Thu 17 September 2020:
Facebook on Wednesday announced it would launch its own smart glasses next year which connect to smartphones as part of an alliance with eyewear titan EssilorLuxottica.
“We don’t have a product yet to share with you today but I am excited to share that we have formed a multi-year partnership starting with building and releasing our first pair of smart glasses next year,” Zuckerberg said during the virtual ‘Facebook Connect’ conference on Wednesday.
The Ray-Ban branded smart glasses will combine innovative technology with fashion-forward style and help people better connect with friends and family, he added.
Zuckerberg cautioned that there is still much work to be done to perfect stylish glasses infused with sophisticated augmented reality capabilities.
Challenges include developing sensors, camera capabilities and software for mapping what wearers see around them in real time so scenes can be augmented with virtual imagery.
Imagine a pair of glasses that add a 3D layer of useful, contextually relevant and meaningful information on top of the physical world, Facebook said in a post about the project.
Such a device could help us perform everyday tasks better like finding your keys, navigating a new city, or capturing a moment; but it could also open up an entirely new way of moving through the world.
“We’re passionate about exploring devices that can give people better ways to connect with those closest to them. Wearables have the potential to do that.
“With EssilorLuxottica we have an equally ambitious partner who’ll lend their expertise and world-class brand catalogue to the first truly fashionable smart glasses,” said Andrew Bosworth, Vice President of Facebook Reality Labs.

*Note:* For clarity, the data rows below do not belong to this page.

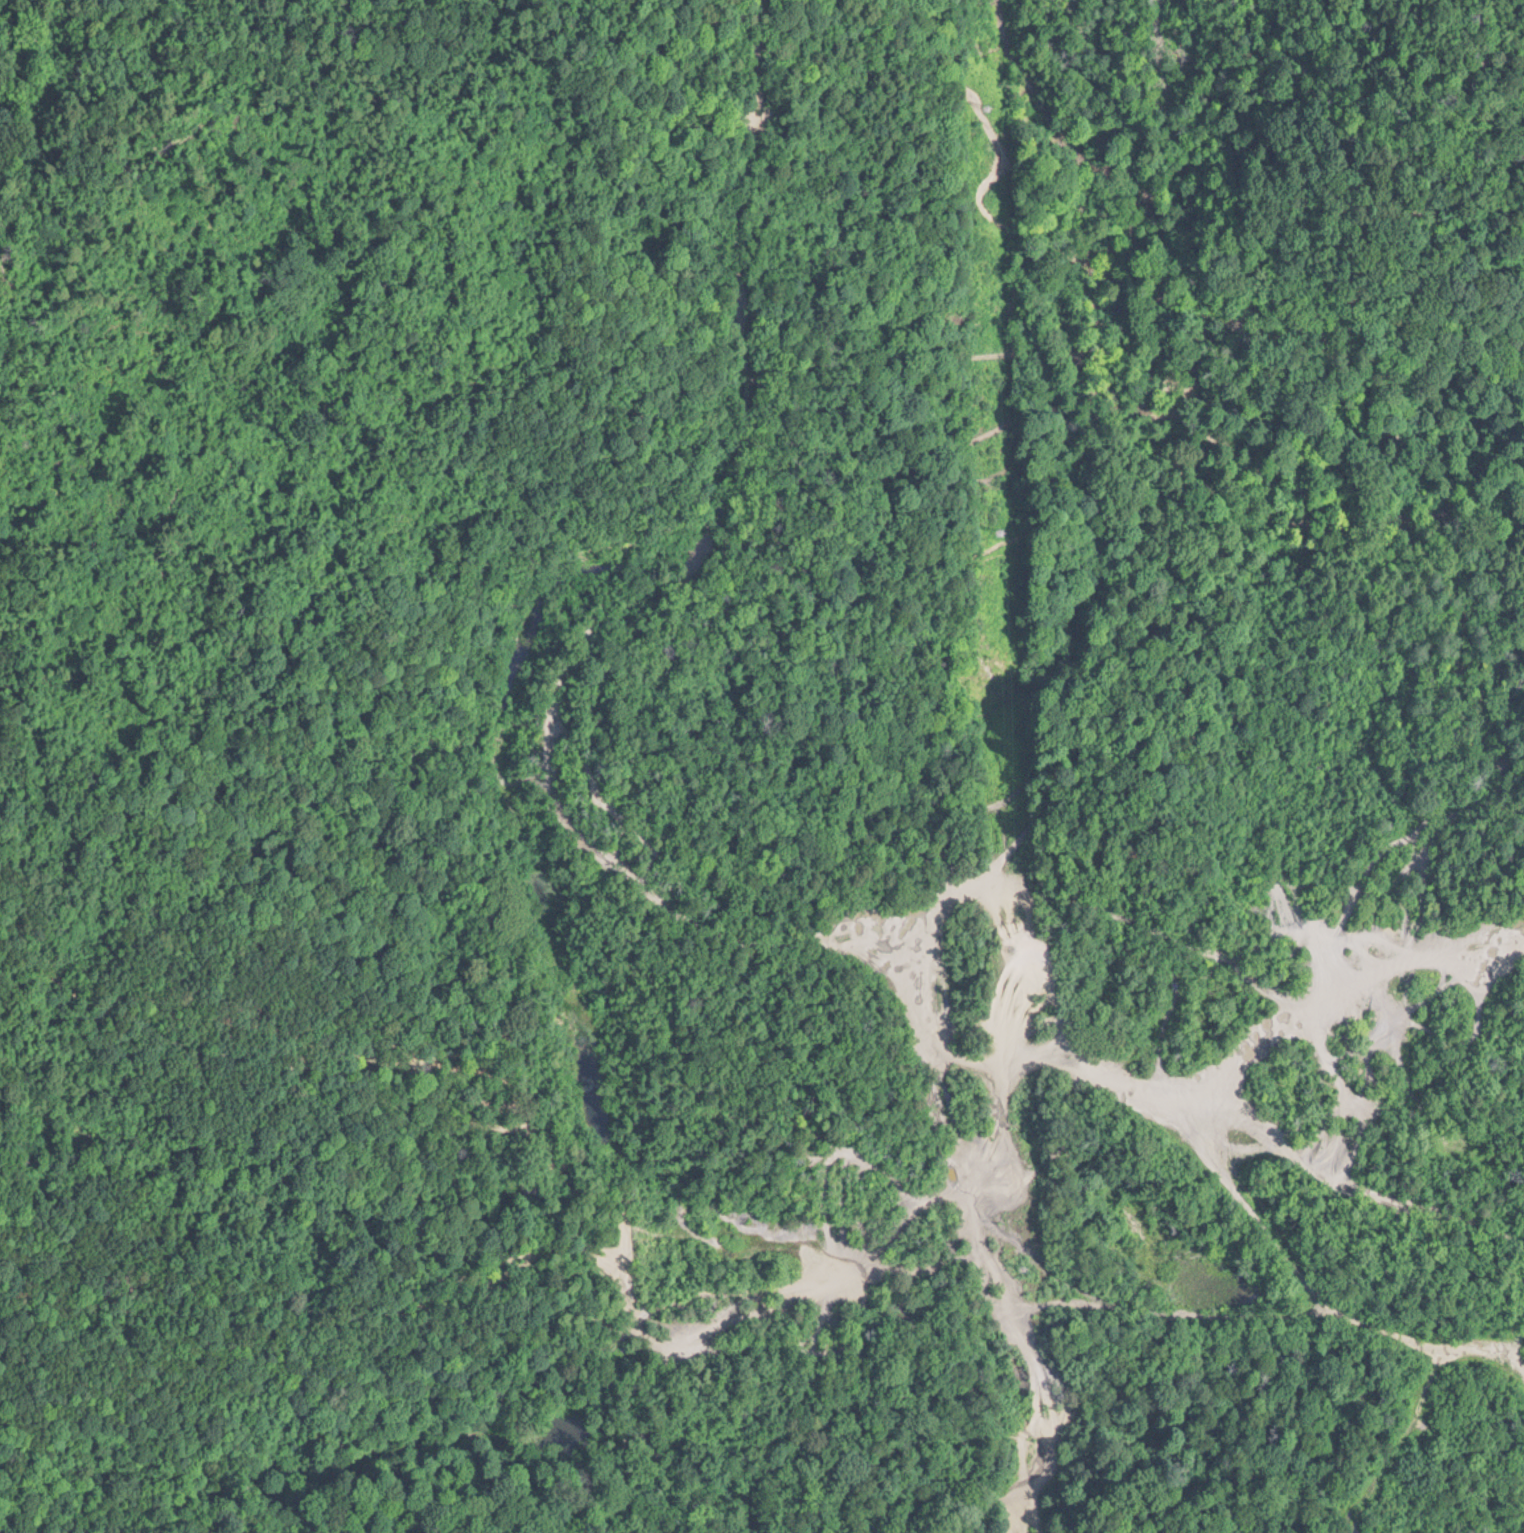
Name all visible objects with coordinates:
power tower: (990, 105)
road: (1103, 419)
power tower: (1004, 530)
road: (623, 907)
power tower: (1027, 1265)
road: (1211, 1334)
road: (1169, 1431)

The technology firm was evidently trying to avoid the kind of backlash that vexed a Google Glass smart eyewear project after it launched seven years ago.

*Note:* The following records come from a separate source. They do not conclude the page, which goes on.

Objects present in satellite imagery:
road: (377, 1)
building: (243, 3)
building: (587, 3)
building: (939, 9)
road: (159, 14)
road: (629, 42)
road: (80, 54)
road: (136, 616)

Cameras built into Glass gear sold to developers sparked enough outrage to have them banned in some businesses. Google backed off plans for a consumer version of Glass and focused on business uses.
Only about 100 people will be involved in testing Aria prototypes at the outset, primarily in the San Francisco and Seattle areas, according to Facebook.
Project Aria research participants will record in Facebook offices, their homes and public spaces, but won’t record anything in venues such as stores or restaurants without written consent from the establishments.
The recording will only be allowed in the homes of wearers with consent from all members of the household, the company said.
Separately, Zuckerberg announced that the second-generation Oculus Quest headgear, made lighter and more powerful, will be available to order at $299, a price lower than its predecessor.
Oculus Quest 2 will begin shipping on Oct. 13.
Zuckerberg has described virtual reality as the next major computing platform, and it has the potential to reduce the sense of separation common when working, learning, or socializing remotely due to the pandemic.